The couple already had work they loved in the place they had chosen to be for the rest of their lives, and they hadn’t expected to move to a new house again. Nonetheless, it was time to begin. As Henry David Thoreau said, “If you have built castles in the air, your work need not be lost; that is where they should be. Now put foundations under them.”
Friends suggested a beautiful beachfront property in the south of Guam, and the dream that began as circles on the sand became a reality. Linda said the building process took five years, not only because the permitting process took time but also because they were determined to have no bank financing. They paid for each step as they went along. They named their dream house “Tasi Dome” since “tasi” is the Chamorro word for “ocean.”
“Linda and I are in awe of the house and a bit disbelieving that anything that wonderful is ours,” Stanley said in an email during the building process. “We’ve had our share of missteps and do-overs, but that should come as no surprise, as we are complete novices.”
Tasi Dome’s main house is a double dome.
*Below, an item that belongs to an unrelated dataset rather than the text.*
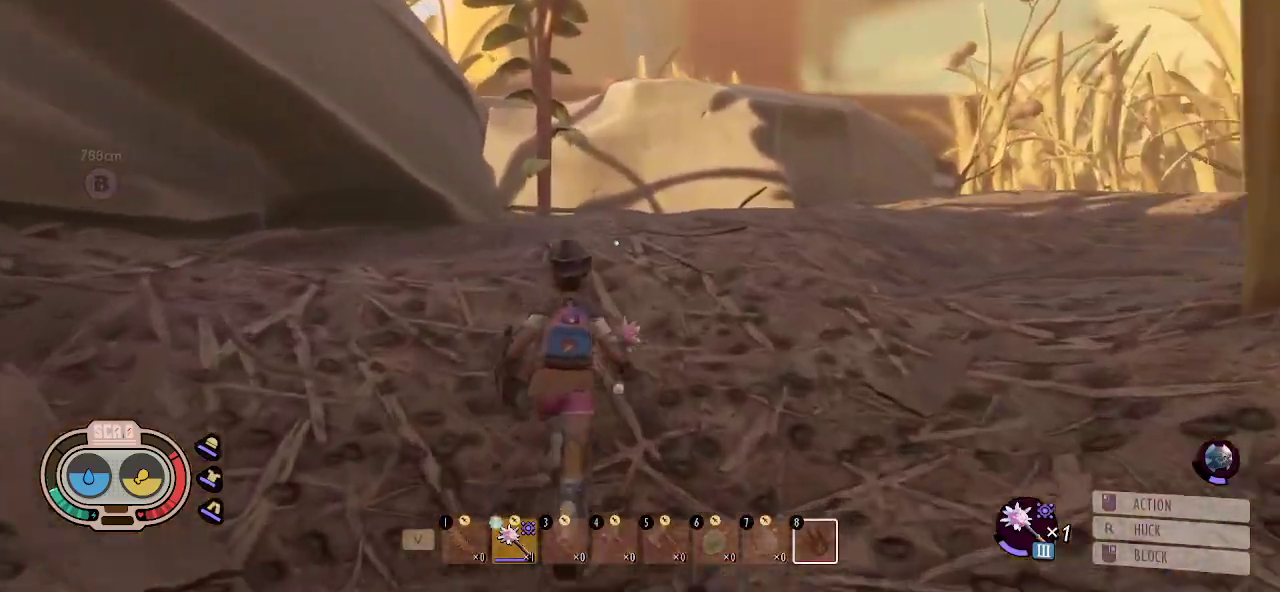
{"keys": ["d", "shift", "w"], "mouse": [], "mouse_move": "left", "events": [[483, "d", "down"]]}
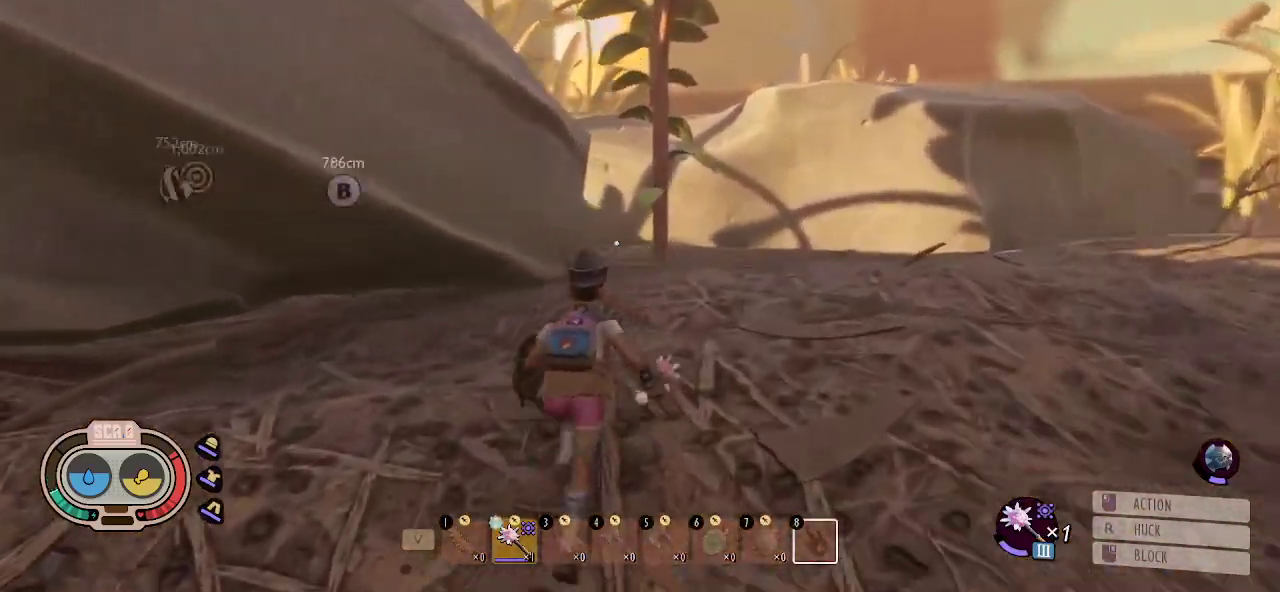
{"keys": ["d", "shift", "w"], "mouse": [], "mouse_move": "still", "events": []}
One dome is a 36-foot by 27-foot vertical prolate ellipse attached to a 25-foot half sphere. An additional 30-foot half sphere with a 9-foot stem wall houses a studio apartment over their garage.
Stanley said that Tasi Dome became the first Monolithic Dome home built in Typhoon Alley. According to Go Guam, which supports Submarine Forces in the Pacific, “Guam is in COR 4 year-round due to our location in typhoon alley until a higher condition is set. It means any destructive winds could be upon us within 72 hours.”
When Typhoon Mawar hit in May 2023, all the neighbors left the area, but Linda decided to stay at Tasi Dome. She felt safer there than anywhere. Stanley had traveled to San Diego, and Linda and her two dogs, Enzo and Thunder, rode out the strongest typhoon to hit Guam since 2002. Mawar means “rose” in Malay, but nothing was rosy about the fierce wind and heavy rain. Linda trusted Tasi Dome to shelter and protect both the dogs and her.
“It’s strong in storms,” Linda said. “That’s why we built it.”
The dogs did fine in the typhoon, too. The worst of it hit the other end of the island, thirty miles away. The central and northern parts of Guam got two feet of rain.
“I couldn’t open the door because the wind would rip it out of my hands, but we managed just fine,” Linda said. “During the day, it got really wild, and it kept going all night. I was worried about the windows, with no storm shutters. Our windows are bullet-proof glass, and they held okay. The neighbors’ typhoon shutters blew off and landed in our yard.”
Guam’s international airport baggage claim and customs area flooded, but Stanley got home as soon as he could to help with the cleanup. The typhoon had felled some of their trees, but the dome emerged unscathed by the storm. Stanley had expressed concerns about the rising storm surge, but uninhabited Cocos Island, one mile from the southern tip of Guam, provided protection.
Linda and Stanley both are retiring from full-time positions, yet their work and play in the sea never ends. One of Linda’s former students at George Washington High School, Gabriella Prelosky, now a student at the University of Guam, actually named a new species of diatoms—single-celled algae—“campylodiscus tatreauae,” in honor of Linda.
“We live among such friendly, welcoming people,” Linda said.
Linda and Stanley have lived in the Tasi Dome for eleven years now. Linda says every time she comes home, she realizes anew how magnificent it really is.
“We can swim right out the door,” Linda said. “If I go out one door, I can swim in the ocean. If I go out another door, I can go on a three-mile trail hike with my dogs. It’s better than we ever expected. We live in paradise.”